I was raised a fairly traditional Irish Catholic, in the sense that I never went to church, didn’t believe in God and generally felt guilty about everything.
As I’ve got older, I can’t say I’ve started attending church or reading the Bible but what I have done – to further my Catholic credentials – is found a penchant for suffering.
Exercising with the hope I’ll ache the next day, drinking with an almost masochistic eye on enjoying the next day’s hangover, watching football matches where I know my team is going to lose, then spending my week listening to hour upon hour of podcasts about why my team lost and will continue to lose.

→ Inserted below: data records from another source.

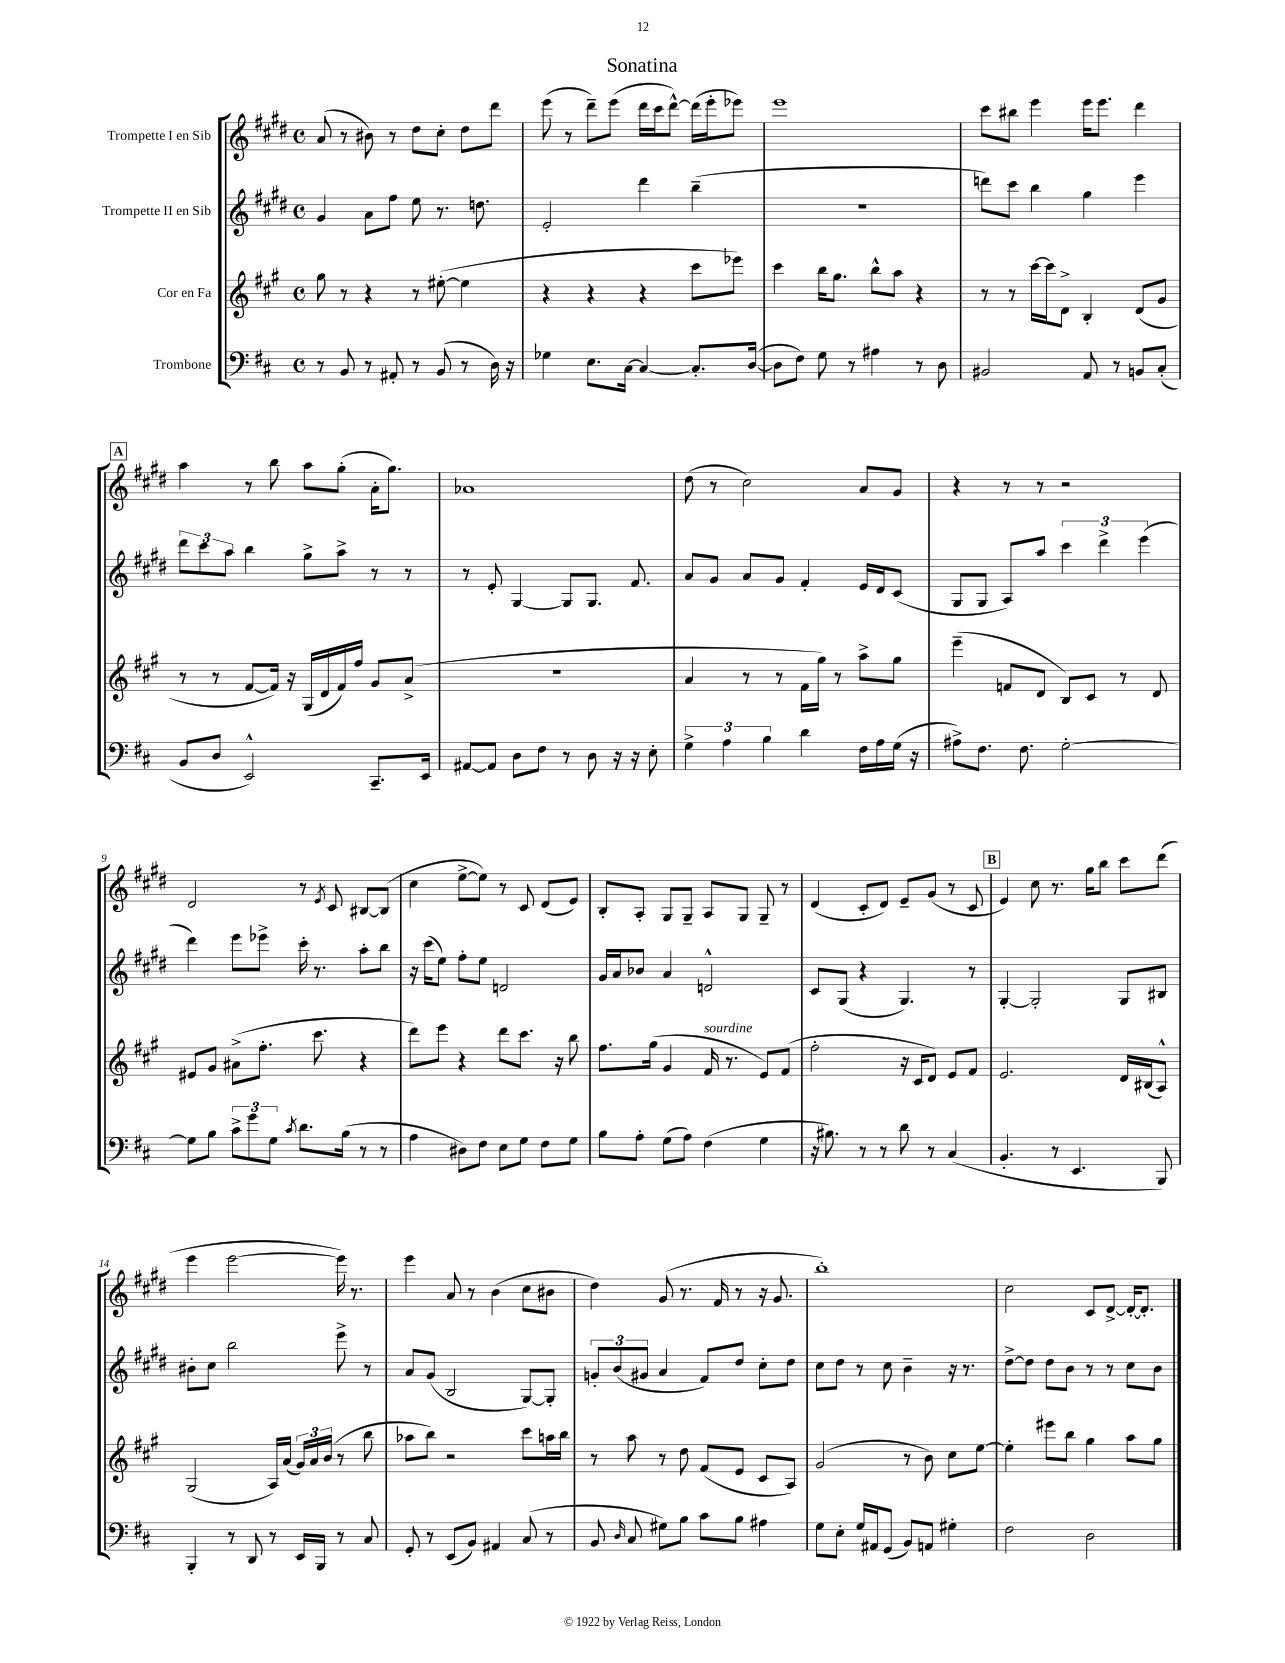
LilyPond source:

\header { title = "Sonatina" }
<<
\new StaffGroup <<
\new Staff = "s0" \with { instrumentName = "Trompette I en Sib" } {
    \clef treble \key e \major \defaultTimeSignature \time 4/4
    \autoBeamOff a'8( r8 bis'8) r8 dis''8[ cis''8]-. dis''8[ dis'''8] |
    e'''8( r8 dis'''8[--) e'''8]( dis'''16[ cis'''16 dis'''8]~-^) dis'''16[( e'''16-. ees'''8]) |
    e'''1 |
    cis'''8[ bis''8] e'''4 e'''16[ e'''8.] dis'''4 |
    \mark \markup { \box "A" } a''4 r8 b''8 a''8[ gis''8]-.( a'16[-. gis''8.]) |
    aes'1 |
    dis''8( r8 cis''2) a'8[ gis'8] |
    r4 r8 r8 r2 |
    dis'2 r8 \acciaccatura { e'8 } cis'8 bis8[~ bis8]( |
    cis''4 e''8[~-> e''8]) r8 cis'8 dis'8[( e'8]) |
    b8[-. a8]-. gis8[ gis8]-- a8[ gis8] gis8-- r8 |
    dis'4( cis'8[-. dis'8]) e'8[-- gis'8]( r8 cis'8 |
    \mark \markup { \box "B" } e'4) cis''8 r8. gis''16[ b''8] cis'''8[ dis'''8]( |
    e'''4 e'''2~ e'''16) r8. |
    e'''4 a'8 r8 b'4( cis''8[ bis'8] |
    dis''4) gis'8( r8. fis'16 r8 r16 gis'8. |
    b''1-.) |
    cis''2 cis'8[ dis'8]~-> dis'16[~-. dis'8.]-. \bar "|." |
}
\new Staff = "s1" \with { instrumentName = "Trompette II en Sib" } {
    \clef treble \key e \major \defaultTimeSignature \time 4/4
    \autoBeamOff gis'4 a'8[ fis''8] e''8 r8. d''8. |
    e'2-. dis'''4 b''4--( |
    r1 |
    d'''8[) cis'''8] b''4 gis''4 e'''4 |
    \mark \markup { \box "A" } \tuplet 3/2 { dis'''8[ cis'''8 a''8] } b''4 gis''8[-> a''8]-> r8 r8 |
    r8 e'8-. gis4~ gis8[ gis8.] fis'8. |
    a'8[ gis'8] a'8[ gis'8] fis'4-. e'16[ dis'16 cis'8]( |
    gis8[ gis8] a8[) a''8] \tuplet 3/2 { cis'''4 dis'''4-> e'''4( } |
    dis'''4) e'''8[ ees'''8]-> cis'''16-. r8. a''8[-. b''8] |
    r16 cis'''16[( e''8]) fis''8[-. e''8] d'2 |
    gis'16[ a'16 bes'8] a'4 d'2-^ |
    cis'8[ gis8]( r4 gis4.) r8 |
    \mark \markup { \box "B" } gis4~-. gis2-. gis8[ bis8] |
    bis'8[-. cis''8] b''2 e'''8-> r8 |
    a'8[ gis'8]( b2 gis8[~) gis8]-. |
    \tuplet 3/2 { g'8[-. b'8( gis'8] } a'4 fis'8[) dis''8] cis''8[-. dis''8] |
    cis''8[ dis''8] r8 cis''8 b'4-- r16 r8. |
    dis''8[~-> dis''8] dis''8[ b'8] r8 r8 cis''8[ b'8] \bar "|." |
}
\new Staff = "s2" \with { instrumentName = "Cor en Fa" } {
    \clef treble \key a \major \defaultTimeSignature \time 4/4
    \autoBeamOff gis''8 r8 r4 r8 eis''8~-.( eis''4 |
    r4 r4 r4 cis'''8[ ees'''8]) |
    cis'''4 b''16[ gis''8.] b''8[-^ a''8] r4 |
    r8 r8 cis'''16[~ cis'''16 d'8]-> b4-. d'8[( gis'8] |
    \mark \markup { \box "A" } r8 r8 fis'8[~ fis'16]) r16 gis16[( d'16 fis'16) fis''16] gis'8[ a'8]->( |
    r1 |
    a'4 r8 r8 fis'16[ gis''16]) r8 a''8[-> gis''8] |
    e'''4--( f'8[ d'8] b8[) cis'8] r8 d'8 |
    eis'8[ gis'8] ais'8[->( fis''8.]-. cis'''8. r4 |
    d'''8[) e'''8] r4 d'''8[ cis'''8.] r16 b''8 |
    fis''8.[ gis''16]( gis'4 fis'16^\markup { \italic "sourdine" } r8. e'8[) fis'8]( |
    fis''2-. r16 cis'16[ d'8]) e'8[ fis'8] |
    \mark \markup { \box "B" } e'2. d'16[ bis16( a8]-^) |
    gis2( a16[) a'16]( \tuplet 3/2 { gis'16[) a'16 b'16]( } r8 b''8 |
    aes''8[ b''8]) r2 cis'''8[ a''16 b''16] |
    r8 a''8 r8 d''8 fis'8[( e'8] cis'8[ a8]) |
    gis'2( r8 b'8) cis''8[ e''8]~ |
    e''4-. eis'''8[ b''8] gis''4 a''8[ gis''8] \bar "|." |
}
\new Staff = "s3" \with { instrumentName = "Trombone" } {
    \clef bass \key d \major \defaultTimeSignature \time 4/4
    \autoBeamOff r8 b,8 r8 ais,8-. r8 b,8( r8 d16) r16 |
    ges4 e8.[ cis16]~ cis4~ cis8.[-. d16]~( |
    d8[ fis8]) g8 r8 ais4 r8 d8 |
    bis,2 a,8 r8 b,8[ cis8]-.( |
    \mark \markup { \box "A" } b,8[ d8] e,2-^) cis,8.[-- e,16] |
    ais,8[~ ais,8] d8[ fis8] r8 d8 r16 r16 e8-. |
    \tuplet 3/2 { g4-> a4 b4 } d'4 fis16[ a16 g16]( r16 |
    ais8[->) fis8.] fis8. g2~-. |
    g8[ b8] \tuplet 3/2 { cis'8[-> g'8 g8] } \acciaccatura { cis'8 } d'8.[ b16]( r8 r8 |
    a4 dis8[) fis8] e8[ g8] fis8[ g8] |
    b8[ a8]-. g8[( a8]) fis4( g4 |
    r16 bis8.) r8 r8 d'8 r8 cis4( |
    \mark \markup { \box "B" } b,4.-. r8 e,4. b,,8) |
    b,,4-. r8 d,8 r8 e,16[ b,,16] r8 cis8 |
    g,8-. r8 e,8[( b,8]) ais,4 cis8( r8 |
    b,8 \grace { d16 } cis8 gis8[) b8] cis'8[ b8] ais4 |
    g8[ e8]-. g16[ ais,16 g,8]( b,8[) a,8] gis4-. |
    fis2 d2 \bar "|." |
}
>>
>>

It was Pope Francis who said ‘Suffering is a call to conversion – it reminds us of our frailty and vulnerability’. Was Pope Francis referring to listening to two hours of a podcast called The Arsecast Extra, in which the hosts discuss a 2-1 loss to Everton, as I lay on the floor, head pounding from the night before, legs unable to climb the stairs due to the Roman Deadlifts I did the day previous?
Possibly not. But I say ‘amen’, nonetheless.
January is the month in which we repent, we suffer, we punish ourselves for having a vaguely nice time the month previous. It’s the darkest, coldest month of the year – we’re skint, tired, at our most frail and most vulnerable, and yet this is the month we look at our habits and lives, scoff at it all and then say ‘it is time to do better’.
I’m a sucker for a New Year’s resolution. The booze will go, cardio will be enforced, ‘keto’ will be investigated.
Over the years, I’ve gone further – quit coffee, quit hot drinks all together, aimed to gulp down four litres of water a day, then dropped it to three litres because I literally can’t get anything done because I’m urinating every 20 minutes. And yeah, I’ll give it up by February, but that’s not necessarily a bad thing – I made an effort, bettered myself for a few weeks, and I’ll try harder next time.
Small breaks from the things we enjoy teach us to enjoy them more and to find balance in our consumption. Booze is the big one for me, in the month of December, I can find any reason to open a bottle of red or order a brandy chaser at any given opportunity.
‘It’s Christmas! These drinks are warm, and cosy!’ I tell myself, and it’s true, you see people in December that you don’t see the rest of the year and that deserves celebration.
But it can become a pretty damaging habit pretty quickly.
Making a small effort – even if that effort fails – is better than nothing
In that last winter lockdown of 2021, I caught myself many times counting the minutes to 4pm to pour myself a drink – not because I wanted it, but just as a way of punctuating the day. When you’re essentially treating alcohol as an end-of-work alarm clock, you know a little break from it is no bad thing – you need to find less toxic ways to break up your day.
The food one is slightly more complicated – in most cases, I don’t know if it’s healthy to put too many limits on what you eat. I know people who’ve had fairly unhealthy relationships with food and it can have a devastating impact on your life if you start seeing foods as something to be feared.
Similarly, having a good look at what you eat and why you eat it can have massive repercussions on the rest of your life. Veganuary is often mocked, and don’t get me wrong, there’s gonna be some takeaways selling some absolute muck under the name of veganism over the next few weeks that would have the cows telling you to turn back to beef.
But similarly, trying a bit of veganism can open your eyes to how easy it is to cut your meat consumption, and given the fact that the meat and dairy industry does more damage to the planet than Richard Branson’s summer trips to the moon, getting the burgers off your plate for a few weeks will do no one any harm.
Making a small effort – even if that effort fails – is better than nothing and can hold long-term benefits.
The other most common New Year’s resolution is fitness. My own personal relationship with exercise is a bit like Ross and Rachel – we’re on, we’re off, sometimes we look good together, sometimes we don’t, ultimately we probably will end up together, largely due to a lack of imagination to do anything else.
The boring truth is that exercise is the quickest and easiest way to sort your mental health out, and that’s certainly been the case for me over the years.
I love to picture myself as a dark, flawed, complicated character – a Tony Soprano who needs hours on a shrink’s couch to unravel my subconscious, to separate my id from my ego and to find the truth within my sadness. The reality is, I’m a moody pr*ck who feels better after lifting heavy objects up or repeatedly punching something.
Whatever your resolution is, have a good go at it, try to enjoy the suffering. If you don’t, give it up, pick it up again in March, quit it again, re-evaluate in June.
Make promises to yourself, break them – who cares – at least you tried. Let your relationships with food or booze or running be as complicated as you want them to be. Be on and off with it, be Ross and Rachel.
Let’s face it, if they’d just got together and stuck together, it would have been a pretty boring series.
And if the suffering gets too much, pack it all in and pretend you never tried. Or pat yourself on the back and think of the Pope’s lovely smile. You’re a good Catholic.